PENN: I had many discussions with Siegfried and Roy saying, "you shouldn't be doing this." But our feeling, and we stick to this as much as we can, is exactly Houdini's rule—that nothing is more dangerous than sitting in his living room. Now that word "dangerous," there is the important one. You don't mean uncomfortable. You don't mean painful. But you do mean dangerous.


So I will say proudly—and I will also tell you this isn't true of many other magic acts—so I'll say very proudly that no one associated with Penn & Teller has ever been seriously injured. By seriously injured I'm using a pretty low bar, using S&M rules: Nothing that still hurts after two weeks and nothing that puts you in the hospital overnight. So Teller and I have gotten sprains and bruises and bangs that brought us to the emergency room but we have been discharged as outpatients. And our crew has had bangs and bruises that they are still walking off two weeks later. But nobody has done anything that a forensic officer could still find a year later. And I am really proud of that.



LVW: How did you feel about the reception to your novel, Sock?

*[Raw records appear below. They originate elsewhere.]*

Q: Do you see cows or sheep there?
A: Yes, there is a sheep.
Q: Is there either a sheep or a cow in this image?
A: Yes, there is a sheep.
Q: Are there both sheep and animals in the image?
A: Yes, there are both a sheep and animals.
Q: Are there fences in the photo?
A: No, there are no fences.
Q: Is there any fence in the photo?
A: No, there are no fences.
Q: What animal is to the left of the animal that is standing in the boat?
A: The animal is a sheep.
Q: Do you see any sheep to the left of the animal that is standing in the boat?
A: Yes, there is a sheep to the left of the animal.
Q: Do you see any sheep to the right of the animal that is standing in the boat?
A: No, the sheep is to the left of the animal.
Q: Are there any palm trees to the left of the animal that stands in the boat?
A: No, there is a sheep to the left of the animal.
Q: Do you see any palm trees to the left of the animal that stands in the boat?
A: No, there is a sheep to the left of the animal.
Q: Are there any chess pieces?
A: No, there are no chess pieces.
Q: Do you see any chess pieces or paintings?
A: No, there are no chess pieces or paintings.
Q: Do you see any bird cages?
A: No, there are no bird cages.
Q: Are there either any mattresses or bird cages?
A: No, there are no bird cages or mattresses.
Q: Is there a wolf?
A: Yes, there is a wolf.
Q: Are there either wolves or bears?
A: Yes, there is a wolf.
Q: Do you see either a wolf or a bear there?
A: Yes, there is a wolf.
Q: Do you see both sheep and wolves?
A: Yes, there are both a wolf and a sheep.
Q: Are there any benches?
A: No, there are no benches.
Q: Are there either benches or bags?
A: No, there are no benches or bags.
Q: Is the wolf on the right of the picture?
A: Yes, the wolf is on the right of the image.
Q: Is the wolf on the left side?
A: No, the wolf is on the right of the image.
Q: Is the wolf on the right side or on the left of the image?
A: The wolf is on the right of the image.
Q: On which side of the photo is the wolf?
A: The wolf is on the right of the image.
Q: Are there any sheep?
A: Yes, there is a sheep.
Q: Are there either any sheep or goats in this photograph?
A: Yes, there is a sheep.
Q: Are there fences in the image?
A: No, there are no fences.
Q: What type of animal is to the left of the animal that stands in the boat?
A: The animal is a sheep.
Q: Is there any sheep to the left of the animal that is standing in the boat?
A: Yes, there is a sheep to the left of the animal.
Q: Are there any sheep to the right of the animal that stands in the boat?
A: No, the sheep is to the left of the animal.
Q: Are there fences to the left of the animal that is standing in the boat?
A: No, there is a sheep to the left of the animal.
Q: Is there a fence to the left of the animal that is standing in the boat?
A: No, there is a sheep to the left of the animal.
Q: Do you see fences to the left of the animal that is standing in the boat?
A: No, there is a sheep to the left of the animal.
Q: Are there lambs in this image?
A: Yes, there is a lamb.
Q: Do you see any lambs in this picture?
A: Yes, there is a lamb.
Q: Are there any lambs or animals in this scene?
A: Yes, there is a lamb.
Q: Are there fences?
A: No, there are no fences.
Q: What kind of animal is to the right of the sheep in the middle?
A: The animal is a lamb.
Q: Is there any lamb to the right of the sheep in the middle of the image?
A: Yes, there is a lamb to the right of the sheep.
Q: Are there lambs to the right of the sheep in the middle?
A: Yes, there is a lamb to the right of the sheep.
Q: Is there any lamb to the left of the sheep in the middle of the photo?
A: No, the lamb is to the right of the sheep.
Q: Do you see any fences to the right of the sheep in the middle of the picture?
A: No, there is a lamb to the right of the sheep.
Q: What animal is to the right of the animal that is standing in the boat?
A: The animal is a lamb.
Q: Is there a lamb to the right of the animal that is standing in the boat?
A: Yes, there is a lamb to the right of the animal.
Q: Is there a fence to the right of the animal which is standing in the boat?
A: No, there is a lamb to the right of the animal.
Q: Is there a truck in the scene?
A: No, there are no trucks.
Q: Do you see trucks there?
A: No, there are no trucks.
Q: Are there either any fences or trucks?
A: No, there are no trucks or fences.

PENN: Oh fabulously. You know I've had this period of my life that has been stuff that I did with no audience in mind that ended up having a larger audience. I wrote Sock mostly to deal with my mom and dad's death. That's a much too New Age-y bullshit way to say it, but I wanted to write something that was just a lot of stuff that was floating around in my head. And I just kind of did it purely without an audience in mind. As I said at one of my readings, "Most of the time I'm doing stuff I picture an audience, I didn't picture you guys at all." I believe it's in its third or fourth printing, which are still nonexistent numbers. But that's the big lie about American pop culture: Even the books that sell really well aren't even one Nielsen point.



LVW: Obviously, here you have an audience in mind. Do you think you have ever had to make any compromises for the Penn & Teller show because you are in Vegas?

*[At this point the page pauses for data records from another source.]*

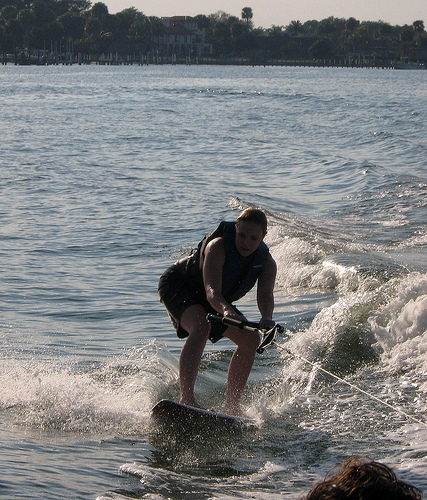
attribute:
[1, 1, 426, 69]
leaves — green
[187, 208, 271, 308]
vest — life vest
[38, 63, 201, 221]
water — calm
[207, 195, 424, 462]
wave — small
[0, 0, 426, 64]
trees — some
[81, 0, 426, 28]
sky — full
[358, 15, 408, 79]
tree — tall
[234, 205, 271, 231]
hair — person's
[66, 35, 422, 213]
water — some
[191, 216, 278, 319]
vest — black, life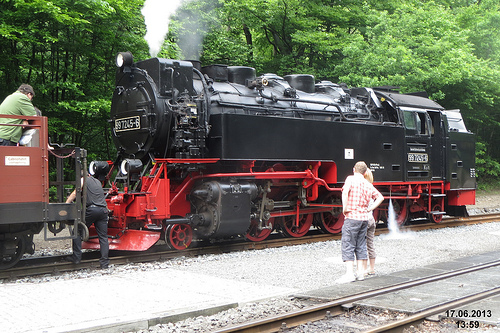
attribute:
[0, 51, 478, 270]
train — stopped, red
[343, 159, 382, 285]
couple — together, talking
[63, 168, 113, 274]
man — sitting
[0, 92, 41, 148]
shirt — light green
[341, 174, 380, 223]
shirt — checkered, plaid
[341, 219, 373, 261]
pants — short, gray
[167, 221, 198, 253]
wheel — red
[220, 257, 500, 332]
tracks — empty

PENN: No. I really don't. Although I guess at some level that is a lie, because you are aware of the audience that comes in and that informs everything you do, but no conscious ones. I've never said in a meeting with Teller that this is a great but we can't do it in Vegas. That sentence has never been uttered.



LVW: You don't do a montage of career highlights before the start of the Penn & Teller Show, like many acts here.


PENN: What we love about Las Vegas is that the people who see our show this week really do go through the show we want to show them this week. The problem is that with Teller not speaking and me looking like I look and our style being so skeptical and us having these really strong things, that unless you are a nut, you don't notice us changing. But for us, we do. Whereas if you do a montage of every Letterman you ever did out front, you are asking people to keep you where you were. But of course most people who do those montages are just here to cash in on those montages and don't see themselves as still developing.